TheHive isn’t a plugin I’m terribly familiar with, but based on the output, it looks like the orcha can’t hit your server.

That’s usually one of a couple things…first off you might just have the server address wrong. That would cause errors like this. The other thing to check, can you ping the server from your orcha? If not, you might not have your proxy configured correctly, or you might have a firewall blocking you.

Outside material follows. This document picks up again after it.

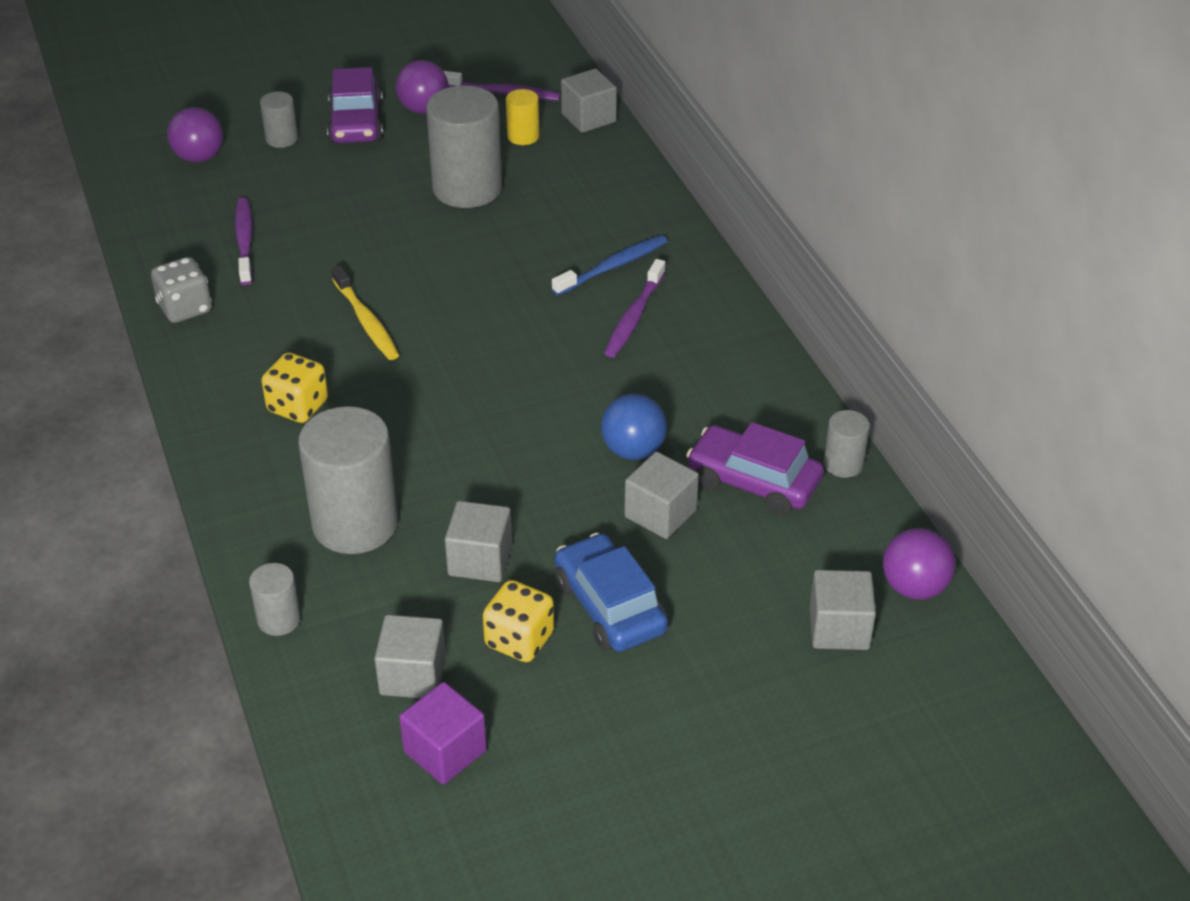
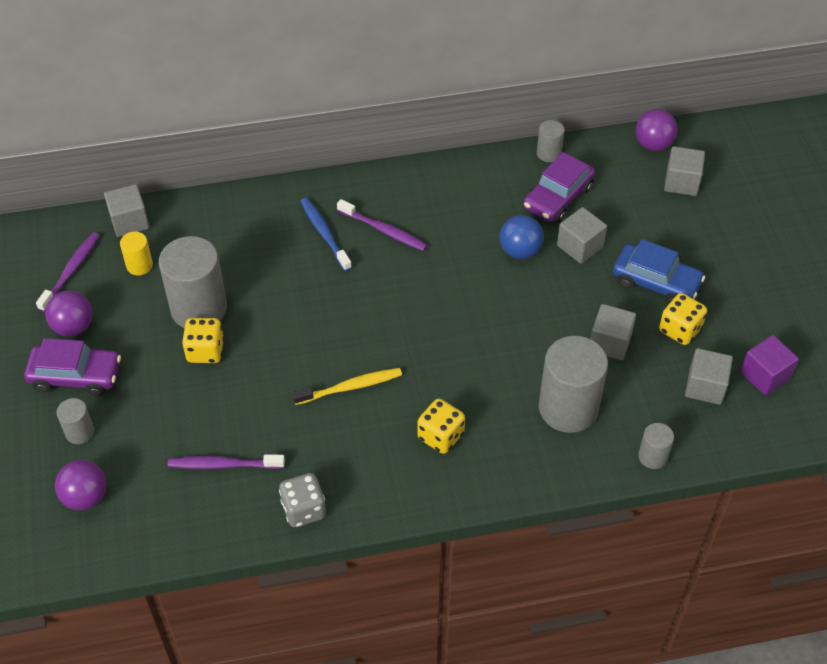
camera: 80 degrees left, 10 degrees up
(404, 203) = (205, 351): none -> yellow dice
(609, 606) = (656, 282): blue car -> blue car turned 135 degrees counterclockwise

I hope that helps, if it doesn’t let us know.

brandon_mcclure · May 20, 2020, 2:34pm

Also, just curious as to what version of TheHive you are running?
I am running a little older version, 3.3.0-1, and the Plugin works for that. I know that they were changing their API access over from username/password to a Bearer API key. The line
at org.elastic4play.controllers.Authenticated.$anonfun$getFromApiKey$1(Authenticated.scala:143)
makes me wonder if in newer versions they completely restricted username/password all together.
As a test, can you use the REST Plugin and pull the users? (I can give you an example if you don’t know the API) This would rule out connectivity issues, but I’m doubting that because you have log entries of authentication attempts in TheHive.

matthew_white · May 21, 2020, 12:00am

Thanks all for your help; in the end it WAS a connectivity issue
The errors I saw in the log were related to a different issue and coincided with my testing and had a similar error! SO sorry to waste your time and really appreciate the help!!

Aniket-Menon · May 21, 2020, 11:04am

No worries @matthew_white. Glad you managed to get it resolved!